Start of READING TEXT

[Inference API] Fix Azure AI Studio Integration for Completions and Embeddings #119818

brendan-jugan-elastic · 2025-01-09T05:02:57Z

This draft PR fixes the Inference API integration with Azure AI Foundry (previously Azure AI Studio). The previous integration was broken for both completions and embeddings models due to API changes from Microsoft.

Core Changes:

no longer referencing an approved list of providers
introducing a required AzureAiStudioDeploymentType to the service settings
- either azure_ai_model_inference_service or serverless_api
modifying auth configuration for each deployment type
slight request format modifications after API changes
testing and rebranding changes are in-progress, wanted to get some eyes on the implementation while I complete them

Once testing is complete, I will add more detailed docs describing the deployment types, their configurations, and describe how to use this integration with screenshots from the Azure console.

Local Testing:

Embeddings:

PUT http://localhost:9200/_inference/text_embedding/cohere_serverless_embed

curl --location --request PUT 'http://localhost:9200/_inference/text_embedding/cohere_serverless_embed' \
--header 'Content-Type: application/json' \
--header 'Authorization: Basic *****' \
--data '{
  "service": "azureaistudio",
  "service_settings": {
    "api_key": "*****",
    "target": "https://example-target.eastus.models.ai.azure.com/embeddings",
    "deployment_type": "serverless_api",
    "deployment_name": "Cohere-embed-v3-english-hmcek"

End of READING TEXT

• PROBLEMS TO WORK ON:
1. Decide whether each of these statements agrees with the Azure AI Studio pull request, answering yes or no and quoting the deciding words from it. (a) The earlier integration failed only for embeddings models. (b) The new deployment type setting is optional. (c) The author intends to add documentation with Azure console screenshots after testing is finished.
2. Write the next part of the Azure AI Studio pull request, picking up right after its last line.

Start of RECORDED INFORMATION

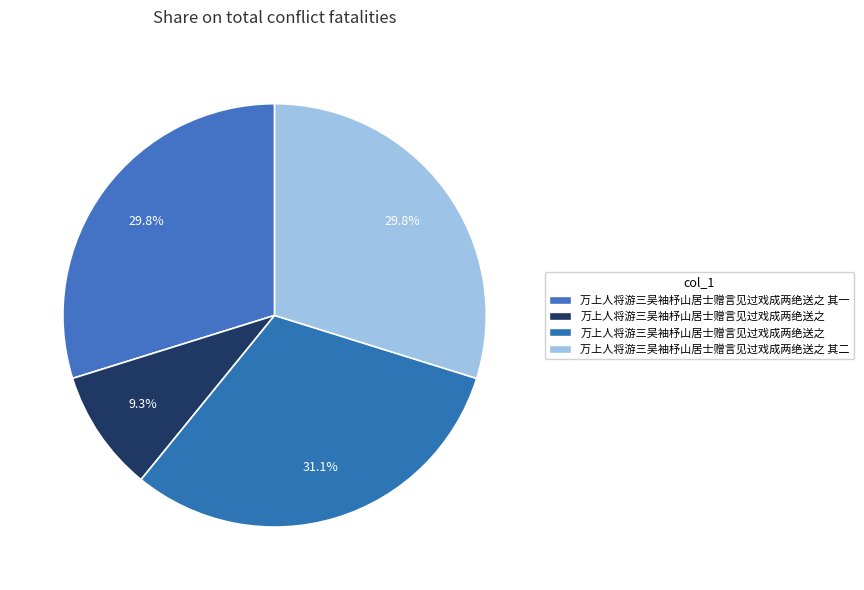

How many slices are in this pie chart?

4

End of RECORDED INFORMATION

• RESULTS OF THE TASKS:
1.
(a) No: "The previous integration was broken for both completions and embeddings models due to API changes from Microsoft."
(b) No: "introducing a required AzureAiStudioDeploymentType to the service settings"
(c) Yes: "Once testing is complete, I will add more detailed docs describing the deployment types, their configurations, and describe how to use this integration with screenshots from the Azure console."

2.
  }
}

POST http://localhost:9200/_inference/text_embedding/cohere_serverless_embed

curl --location 'http://localhost:9200/_inference/text_embedding/cohere_serverless_embed' \
--header 'Content-Type: application/json' \
--header 'Authorization: Basic *****' \
--data '{
  "input": "What is Elastic?"
}'



PUT http://localhost:9200/_inference/text_embedding/cohere_amlis_embed

curl --location --request PUT 'http://localhost:9200/_inference/text_embedding/cohere_amlis_embed' \
--header 'Content-Type: application/json' \
--header 'Authorization: Basic *****' \
--data '{
  "service": "azureaistudio",
  "service_settings": {
    "api_key": "*****",
    "target": "https://example-target/models/embeddings",
    "deployment_type": "azure_ai_model_inference_service",
    "deployment_name": "Cohere-embed-v3-english"
  }
}'

curl --location 'http://localhost:9200/_inference/text_embedding/cohere_amlis_embed' \
--header 'Content-Type: application/json' \
--header 'Authorization: Basic *****' \
--data '{
  "input": "What is Elastic?"
}'

Completions:

PUT http://localhost:9200/_inference/completion/cohere_serverless_completion

curl --location --request PUT 'http://localhost:9200/_inference/completion/cohere_serverless_completion' \
--header 'Content-Type: application/json' \
--header 'Authorization: Basic *****' \
--data '{
  "service": "azureaistudio",
  "service_settings": {
    "api_key": "*****",
    "target": "https://example-target.eastus.models.ai.azure.com/chat/completions",
    "deployment_type": "serverless_api",
    "deployment_name": "Cohere-command-r"
  }
}'

POST http://localhost:9200/_inference/completion/cohere_serverless_completion

curl --location 'http://localhost:9200/_inference/completion/cohere_serverless_completion' \
--header 'Content-Type: application/json' \
--header 'Authorization: Basic *****' \
--data '{
  "input": "What is Elastic?"
}'



PUT http://localhost:9200/_inference/completion/cohere_amlis_completion

curl --location --request PUT 'http://localhost:9200/_inference/completion/cohere_amlis_completion' \
--header 'Content-Type: application/json' \
--header 'Authorization: Basic *****' \
--data '{
  "service": "azureaistudio",
  "service_settings": {
    "api_key": "*****",
    "target": "https://example-target.services.ai.azure.com/models/chat/completions?api-version=2024-05-01-preview",
    "deployment_type": "azure_ai_model_inference_service",
    "deployment_name": "Cohere-command-r"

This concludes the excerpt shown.